Ukraine’s National Commission for Regulation of Energy Tariffs said heating prices had to be raised to $0.9 per square meter to enable heating plants to compensate their expenses in the absence of state subsidies. Unlike in previous years, when the consumer cost for heating was divided equally between twelve months, Ukrainians will have to pay for the heating only until the end of the cold season.
Ukraine is short of 5 billion cubic meters of gas to get over the winter period, Prime Minister Arseniy Yatsenyuk said on Wednesday, noting there were 17 billion cubic meters of gas in gas storage reservoirs. Kiev is planning to buy the needed volumes from Russia or the European Union if a regular round of trilateral gas talks scheduled for October 29 failed.
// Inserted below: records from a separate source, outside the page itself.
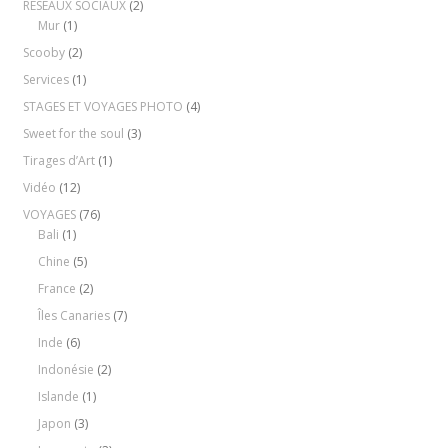
RÉSEAUX SOCIAUX
(2)
Mur
(1)
Scooby
(2)
Services
(1)
STAGES ET VOYAGES PHOTO
(4)
Sweet for the soul
(3)
Tirages d’Art
(1)
Vidéo
(12)
VOYAGES
(76)
Bali
(1)
Chine
(5)
France
(2)
Îles Canaries
(7)
Inde
(6)
Indonésie
(2)
Islande
(1)
Japon
(3)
According to the Association of European UGS operators (GSE), its gas stocks have dwindled by 0.06% over the past week.
Naftogaz Chief Serhiy Pereloma said that gas consumption in Ukraine was expected to fall by 24% this year since 2013. Ukraine’s demand in the current cold season is estimated at 26.7 billion cubic meters, of which 10 billion cubic meters will be extracted in Ukraine, 5.7 billion cubic meters will be received as reverse supplies from Europe while the remaining volumes will be taken from gas storage reservoirs.
According to Ukraine’s Energy Ministry, Ukraine consumed 50.4 billion cubic meters of gas, of which almost 26 billion cubic meters came from Russia, in 2013. Ukraine produced 21 billion cubic meters of gas on its own and imported the rest from Europe.
Prime Minister Yatsenyuk said in September that Ukraine needed to purchase approximately 25 billion cubic meters of gas from Russia irrespective of season. Reverse supplies from Poland, Slovakia and Hungary account for about 25 billion cubic meters (10 billion cubic meters from Slovakia and 5 billion cubic meters from other sources via Poland and Hungary).